Le rapport notait que "Les pertes économiques causées par une perturbation internet persistent longtemps après que l’interruption ait eu lieu, car les interruptions du réseau perturbent les chaînes d’approvisionnement et ont des effets systémiques qui nuisent à l’efficacité dans l’ensemble de l’économie, qu’il s’agisse des services publics, ou des services privés tels quel les paris en ligne, le e-commerce ou encore les services entre particuliers". "Les perturbations internet, même de courte durée, minent la croissance économique, perturbent la fourniture de services critiques, minent la confiance des entreprises et augmentent le profil risque d’un pays."

La formule proposée par le CIPESA pour calculer l’impact prend en compte trois éléments principaux:  

Effet Economique Total = Estimation de la perte internet du PIB + Estimation des Economies de Coûts de Numérisation Nationale et Gains d’efficacité + Effets du Profil Risque du Pays

La "Perte internet du PIB" est calculée par un pourcentage estimé des services internet qui augmentent le PIB. Les Economies de Coûts de Numérisation sont calculées en estimant le nombre d’entreprises hors ligne et en estimant les économies réalisées lorsqu’elles font des affaires en ligne, multiplié par un “ratio  privation de confiance en internet"; et le "Profil Risque Pays" est calculé en regardant la prime de risque associée à l’investissement dans un pays spécifique – le risque d’investir de l’argent dans un pays donné selon sa stabilité économique et politique.

La question des interruptions d’internet est devenue un sujet de plus en plus brûlant dans les cercles de gouvernance suite à une forte augmentation du nombre et du type d’interruptions, avec les administrations qui les utilisent de plus en plus comme un outil de contrôle et même pour des raisons politiques.
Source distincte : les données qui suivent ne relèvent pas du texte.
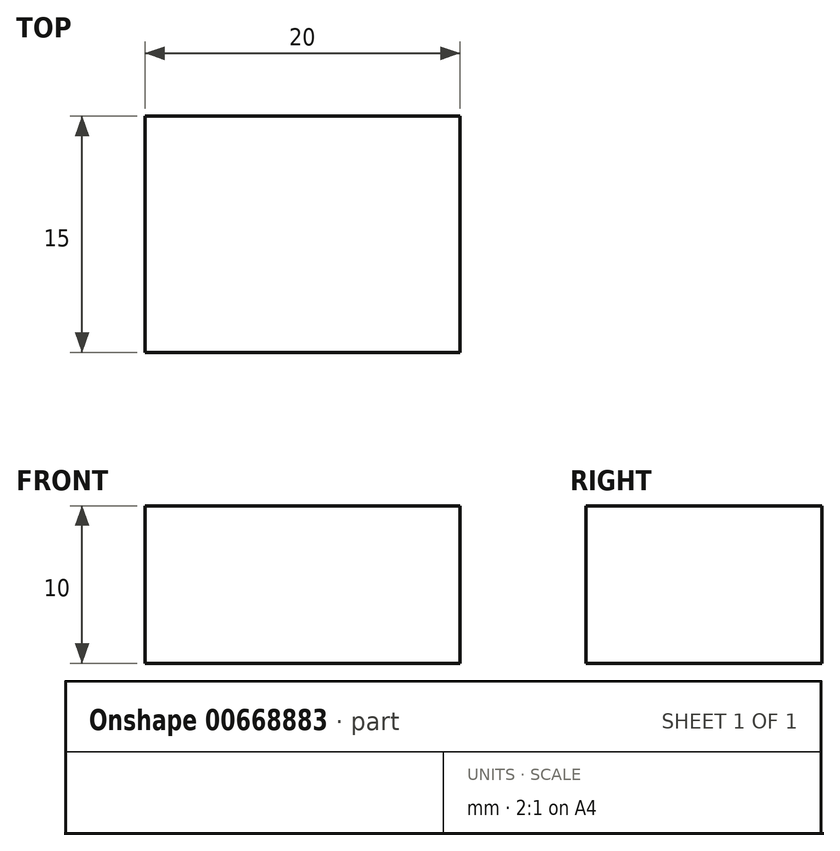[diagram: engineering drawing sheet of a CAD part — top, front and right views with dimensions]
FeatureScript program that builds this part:
annotation { "Feature Type Name" : "Feature", "Feature Type Description" : "" }
export const myFeature = defineFeature(function(context is Context, id is Id, definition is map)
    precondition{}
    {
        {
            var Q0;
            Q0=qCreatedBy(makeId("Front.planeOp"),FACE);
            var sketch = newSketch(context, id + "F0", { "sketchPlane" : qUnion([Q0])});
            skLineSegment(sketch, "E0.bottom", {"start": v(0, 0) * mm, "end": v(20, 0) * mm});
            skLineSegment(sketch, "E0.top", {"start": v(0, 10) * mm, "end": v(20, 10) * mm});
            skLineSegment(sketch, "E0.left", {"start": v(0, 0) * mm, "end": v(0, 10) * mm});
            skLineSegment(sketch, "E0.right", {"start": v(20, 0) * mm, "end": v(20, 10) * mm});
            skSolve(sketch);
        }
        {
            var Q0;
            Q0 = qSketchRegion(id + "F0", true);
            extrude(context, id + "F1", {"entities" : qUnion([Q0]), "endBound" : BoundingType.SYMMETRIC, "depth" : 15 * mm, "offsetDistance" : 25 * mm});
        }
    });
Les raisons les plus courantes des interruptions ont été : les élections nationales, les manifestations publiques et étonnamment les examens scolaires.

Normalisé

Plus inquiétant peut-être, ce qui était une forme de contrôle occasionnel et extrême, est de plus en plus accepté comme étant un outil légitime pour les gouvernements: en Août, l’Inde a publié un document couvrant le processus de coupure des services internet.

Les Nations Unies ont officiellement condamné les coupures internet et de nouveaux groupes se sont formés pour garder un œil sur le sujet et faire pression sur les gouvernements concernés. Il a même été suggéré que les entreprises de registre pénalisent les Etats utilisant les coupures internet à des fins politiques en leur refusant l’octroi d’IP sur une période déterminée. Les registrars ont refusé de prendre ce type de mesure.

Bien que l’estimation du coût des interruptions internet ne représente qu’une partie de l’impact – la suppression soudaine de la capacité à communiquer peut avoir un impact important sur les droits fondamentaux – elle aide à attirer l’attention des décideurs, en partie parce qu’elle est quantifiable.